◆ TO DO
Reproduce the following lines from the records verbatim, beginning at the line that contains "How much of" and stopping after the line that contains "Answer: approximately 90° to its right".

Items from a data source

------------------------------------

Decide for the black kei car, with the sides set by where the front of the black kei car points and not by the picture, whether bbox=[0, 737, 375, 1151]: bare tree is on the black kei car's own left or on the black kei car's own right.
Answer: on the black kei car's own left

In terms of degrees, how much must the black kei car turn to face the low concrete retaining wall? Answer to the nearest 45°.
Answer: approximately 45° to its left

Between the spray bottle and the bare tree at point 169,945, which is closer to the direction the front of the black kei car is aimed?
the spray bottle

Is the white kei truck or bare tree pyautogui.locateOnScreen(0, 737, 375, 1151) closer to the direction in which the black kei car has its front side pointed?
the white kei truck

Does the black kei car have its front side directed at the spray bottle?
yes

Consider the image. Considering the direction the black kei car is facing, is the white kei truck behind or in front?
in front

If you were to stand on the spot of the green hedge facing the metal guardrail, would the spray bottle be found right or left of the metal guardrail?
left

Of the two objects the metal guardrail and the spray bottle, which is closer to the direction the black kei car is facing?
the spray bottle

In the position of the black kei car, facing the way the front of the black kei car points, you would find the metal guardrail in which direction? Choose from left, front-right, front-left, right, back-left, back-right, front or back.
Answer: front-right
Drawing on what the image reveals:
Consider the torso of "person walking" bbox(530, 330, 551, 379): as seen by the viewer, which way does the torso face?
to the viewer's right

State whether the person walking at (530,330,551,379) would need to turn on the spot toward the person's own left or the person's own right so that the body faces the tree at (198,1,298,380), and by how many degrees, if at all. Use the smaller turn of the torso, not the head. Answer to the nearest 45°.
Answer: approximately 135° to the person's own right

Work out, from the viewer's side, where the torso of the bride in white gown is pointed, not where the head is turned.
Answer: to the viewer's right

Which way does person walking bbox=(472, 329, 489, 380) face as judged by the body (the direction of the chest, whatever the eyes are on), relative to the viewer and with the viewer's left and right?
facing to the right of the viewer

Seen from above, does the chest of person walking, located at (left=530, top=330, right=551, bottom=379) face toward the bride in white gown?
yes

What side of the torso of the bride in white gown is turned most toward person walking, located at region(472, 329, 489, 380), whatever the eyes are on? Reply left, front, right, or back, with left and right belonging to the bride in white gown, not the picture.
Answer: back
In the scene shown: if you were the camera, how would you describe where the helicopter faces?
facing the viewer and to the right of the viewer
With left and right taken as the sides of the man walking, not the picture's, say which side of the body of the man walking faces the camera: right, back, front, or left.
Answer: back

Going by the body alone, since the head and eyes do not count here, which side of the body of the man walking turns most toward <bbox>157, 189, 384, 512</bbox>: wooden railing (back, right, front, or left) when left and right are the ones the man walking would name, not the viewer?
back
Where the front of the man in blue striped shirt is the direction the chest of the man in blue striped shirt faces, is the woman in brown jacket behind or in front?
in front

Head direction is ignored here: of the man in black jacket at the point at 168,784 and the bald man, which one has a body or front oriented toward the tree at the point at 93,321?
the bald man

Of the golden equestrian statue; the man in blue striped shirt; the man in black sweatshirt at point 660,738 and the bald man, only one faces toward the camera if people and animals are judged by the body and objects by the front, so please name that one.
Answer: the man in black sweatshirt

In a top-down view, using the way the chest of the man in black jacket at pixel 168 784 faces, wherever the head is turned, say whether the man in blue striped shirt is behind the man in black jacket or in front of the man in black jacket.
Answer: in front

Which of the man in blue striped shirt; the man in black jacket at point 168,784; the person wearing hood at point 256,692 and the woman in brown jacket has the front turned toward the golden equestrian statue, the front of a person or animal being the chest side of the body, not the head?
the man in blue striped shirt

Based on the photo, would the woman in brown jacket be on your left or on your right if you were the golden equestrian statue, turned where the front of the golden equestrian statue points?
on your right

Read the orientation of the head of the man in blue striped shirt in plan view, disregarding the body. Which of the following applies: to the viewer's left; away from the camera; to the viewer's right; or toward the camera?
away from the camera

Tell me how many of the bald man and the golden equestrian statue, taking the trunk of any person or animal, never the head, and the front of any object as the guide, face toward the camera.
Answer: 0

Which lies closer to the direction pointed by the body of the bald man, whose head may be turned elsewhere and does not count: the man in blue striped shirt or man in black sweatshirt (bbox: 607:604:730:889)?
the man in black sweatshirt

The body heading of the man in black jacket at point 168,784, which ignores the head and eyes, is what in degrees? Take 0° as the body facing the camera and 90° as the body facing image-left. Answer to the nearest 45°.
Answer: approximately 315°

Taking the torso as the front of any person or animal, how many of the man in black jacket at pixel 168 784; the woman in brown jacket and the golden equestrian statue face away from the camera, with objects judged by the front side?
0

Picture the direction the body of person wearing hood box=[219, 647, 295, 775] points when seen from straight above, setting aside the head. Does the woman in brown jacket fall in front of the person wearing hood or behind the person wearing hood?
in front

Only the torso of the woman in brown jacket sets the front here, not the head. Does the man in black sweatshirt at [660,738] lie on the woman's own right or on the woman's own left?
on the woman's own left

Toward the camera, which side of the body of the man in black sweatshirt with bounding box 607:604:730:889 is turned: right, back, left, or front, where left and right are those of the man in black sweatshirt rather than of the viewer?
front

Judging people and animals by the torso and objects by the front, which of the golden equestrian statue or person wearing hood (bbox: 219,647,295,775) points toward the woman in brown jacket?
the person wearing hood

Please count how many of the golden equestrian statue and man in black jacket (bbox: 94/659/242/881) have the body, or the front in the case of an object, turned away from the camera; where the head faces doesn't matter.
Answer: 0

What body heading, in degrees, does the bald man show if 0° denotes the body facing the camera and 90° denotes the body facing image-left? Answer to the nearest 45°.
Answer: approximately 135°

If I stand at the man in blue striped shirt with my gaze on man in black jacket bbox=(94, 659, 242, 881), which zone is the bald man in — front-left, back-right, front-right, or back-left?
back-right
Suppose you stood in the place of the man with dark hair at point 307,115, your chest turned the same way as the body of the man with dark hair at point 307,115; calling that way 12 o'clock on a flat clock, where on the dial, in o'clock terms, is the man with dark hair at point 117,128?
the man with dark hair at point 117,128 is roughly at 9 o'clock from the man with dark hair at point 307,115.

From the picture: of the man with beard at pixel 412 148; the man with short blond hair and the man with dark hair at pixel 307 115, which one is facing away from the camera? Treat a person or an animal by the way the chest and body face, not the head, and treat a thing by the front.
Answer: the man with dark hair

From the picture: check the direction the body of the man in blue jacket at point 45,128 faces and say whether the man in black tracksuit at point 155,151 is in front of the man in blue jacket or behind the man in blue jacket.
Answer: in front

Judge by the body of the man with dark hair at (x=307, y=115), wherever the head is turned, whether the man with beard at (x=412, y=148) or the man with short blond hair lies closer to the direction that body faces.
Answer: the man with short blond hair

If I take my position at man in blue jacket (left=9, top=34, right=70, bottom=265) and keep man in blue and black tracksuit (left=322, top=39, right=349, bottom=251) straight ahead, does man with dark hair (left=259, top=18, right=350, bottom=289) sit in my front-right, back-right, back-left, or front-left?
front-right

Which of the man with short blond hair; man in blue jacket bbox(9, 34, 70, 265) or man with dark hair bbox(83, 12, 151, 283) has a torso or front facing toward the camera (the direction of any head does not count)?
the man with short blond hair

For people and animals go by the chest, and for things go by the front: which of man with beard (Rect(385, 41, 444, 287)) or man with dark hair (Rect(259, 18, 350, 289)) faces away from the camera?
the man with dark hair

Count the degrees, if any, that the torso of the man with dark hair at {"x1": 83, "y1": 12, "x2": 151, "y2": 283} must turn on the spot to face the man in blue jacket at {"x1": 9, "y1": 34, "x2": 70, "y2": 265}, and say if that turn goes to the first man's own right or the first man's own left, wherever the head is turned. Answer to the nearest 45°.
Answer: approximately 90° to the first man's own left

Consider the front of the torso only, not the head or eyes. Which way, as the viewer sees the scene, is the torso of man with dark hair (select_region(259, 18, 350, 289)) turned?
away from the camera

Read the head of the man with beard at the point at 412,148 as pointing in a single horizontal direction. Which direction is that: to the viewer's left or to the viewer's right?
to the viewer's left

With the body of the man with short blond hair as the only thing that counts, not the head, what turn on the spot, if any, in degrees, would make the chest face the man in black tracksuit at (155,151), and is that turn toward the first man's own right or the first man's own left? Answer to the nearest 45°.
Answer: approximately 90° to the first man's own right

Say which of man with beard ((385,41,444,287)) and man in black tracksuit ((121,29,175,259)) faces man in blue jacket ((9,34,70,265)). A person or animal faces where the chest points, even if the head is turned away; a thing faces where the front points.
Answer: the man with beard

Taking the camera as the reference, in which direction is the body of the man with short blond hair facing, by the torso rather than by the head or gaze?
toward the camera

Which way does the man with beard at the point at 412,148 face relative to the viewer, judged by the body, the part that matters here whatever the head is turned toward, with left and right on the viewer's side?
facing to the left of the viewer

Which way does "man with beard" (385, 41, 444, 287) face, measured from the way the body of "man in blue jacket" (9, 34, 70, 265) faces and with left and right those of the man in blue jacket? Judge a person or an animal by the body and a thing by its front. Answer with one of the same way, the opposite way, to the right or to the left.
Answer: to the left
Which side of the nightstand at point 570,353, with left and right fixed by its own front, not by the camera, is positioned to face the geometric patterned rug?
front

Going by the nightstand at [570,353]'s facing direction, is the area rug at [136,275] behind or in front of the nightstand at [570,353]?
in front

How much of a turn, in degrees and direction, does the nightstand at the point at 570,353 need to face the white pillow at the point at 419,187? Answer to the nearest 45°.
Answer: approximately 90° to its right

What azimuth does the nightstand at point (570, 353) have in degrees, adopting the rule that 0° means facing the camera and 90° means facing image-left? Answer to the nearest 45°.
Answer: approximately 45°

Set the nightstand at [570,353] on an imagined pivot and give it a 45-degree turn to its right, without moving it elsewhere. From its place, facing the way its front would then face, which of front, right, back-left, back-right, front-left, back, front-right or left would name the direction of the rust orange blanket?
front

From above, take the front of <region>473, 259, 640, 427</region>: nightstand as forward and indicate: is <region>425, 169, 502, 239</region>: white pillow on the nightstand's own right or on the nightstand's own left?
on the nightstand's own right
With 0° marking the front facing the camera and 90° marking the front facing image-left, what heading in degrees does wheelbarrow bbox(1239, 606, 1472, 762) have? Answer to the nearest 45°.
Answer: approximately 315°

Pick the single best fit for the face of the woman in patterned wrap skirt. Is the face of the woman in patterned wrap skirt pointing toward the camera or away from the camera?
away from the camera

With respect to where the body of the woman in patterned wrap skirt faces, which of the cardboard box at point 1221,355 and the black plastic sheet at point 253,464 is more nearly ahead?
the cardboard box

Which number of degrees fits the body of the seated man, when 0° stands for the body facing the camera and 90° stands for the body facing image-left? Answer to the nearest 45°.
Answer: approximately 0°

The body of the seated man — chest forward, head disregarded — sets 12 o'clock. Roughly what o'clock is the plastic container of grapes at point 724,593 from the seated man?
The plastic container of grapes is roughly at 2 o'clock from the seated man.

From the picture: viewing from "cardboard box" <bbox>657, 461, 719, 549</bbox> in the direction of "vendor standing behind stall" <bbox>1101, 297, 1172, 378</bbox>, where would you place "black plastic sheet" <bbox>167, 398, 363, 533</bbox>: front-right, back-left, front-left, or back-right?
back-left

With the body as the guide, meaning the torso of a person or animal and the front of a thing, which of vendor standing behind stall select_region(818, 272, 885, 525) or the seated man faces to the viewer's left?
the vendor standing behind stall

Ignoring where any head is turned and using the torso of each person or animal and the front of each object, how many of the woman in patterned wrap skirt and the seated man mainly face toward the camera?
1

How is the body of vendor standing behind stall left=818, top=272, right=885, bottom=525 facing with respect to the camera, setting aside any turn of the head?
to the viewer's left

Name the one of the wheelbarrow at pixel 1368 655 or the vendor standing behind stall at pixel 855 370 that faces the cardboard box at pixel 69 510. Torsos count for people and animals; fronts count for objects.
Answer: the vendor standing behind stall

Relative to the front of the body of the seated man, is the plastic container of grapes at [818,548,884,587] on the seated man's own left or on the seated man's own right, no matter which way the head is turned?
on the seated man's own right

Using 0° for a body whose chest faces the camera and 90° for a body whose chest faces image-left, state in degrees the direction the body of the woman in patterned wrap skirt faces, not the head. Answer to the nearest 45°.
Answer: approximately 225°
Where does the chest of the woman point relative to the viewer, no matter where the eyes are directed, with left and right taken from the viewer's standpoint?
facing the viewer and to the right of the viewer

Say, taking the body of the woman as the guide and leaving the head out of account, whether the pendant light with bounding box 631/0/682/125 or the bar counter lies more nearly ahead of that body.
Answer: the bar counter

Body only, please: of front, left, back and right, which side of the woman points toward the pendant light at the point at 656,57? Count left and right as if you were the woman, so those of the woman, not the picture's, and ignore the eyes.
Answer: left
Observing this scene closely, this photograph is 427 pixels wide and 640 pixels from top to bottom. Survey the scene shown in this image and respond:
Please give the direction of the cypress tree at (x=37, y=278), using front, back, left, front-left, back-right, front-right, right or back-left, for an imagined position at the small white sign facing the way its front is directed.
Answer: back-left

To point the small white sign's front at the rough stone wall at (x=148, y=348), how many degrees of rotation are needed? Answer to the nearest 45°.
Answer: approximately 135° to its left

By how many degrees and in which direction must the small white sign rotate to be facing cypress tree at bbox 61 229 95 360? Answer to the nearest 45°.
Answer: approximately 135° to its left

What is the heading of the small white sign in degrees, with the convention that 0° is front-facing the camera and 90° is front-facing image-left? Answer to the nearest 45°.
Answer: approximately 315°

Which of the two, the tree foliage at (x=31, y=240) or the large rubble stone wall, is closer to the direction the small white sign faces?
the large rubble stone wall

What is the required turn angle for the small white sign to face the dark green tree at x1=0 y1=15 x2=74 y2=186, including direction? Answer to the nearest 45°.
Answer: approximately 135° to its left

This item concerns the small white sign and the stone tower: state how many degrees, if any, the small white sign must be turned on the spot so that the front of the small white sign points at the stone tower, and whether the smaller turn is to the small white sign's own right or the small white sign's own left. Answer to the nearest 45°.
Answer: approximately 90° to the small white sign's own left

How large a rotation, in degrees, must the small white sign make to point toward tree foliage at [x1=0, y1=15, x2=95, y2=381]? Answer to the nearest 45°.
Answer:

------------------------------------

◆ RESULT FOR THIS EXERCISE
How much of a turn, in degrees and direction, does the nightstand at the point at 570,353 need to face the white pillow at the point at 419,187? Answer to the nearest 45°.
Answer: approximately 90° to its right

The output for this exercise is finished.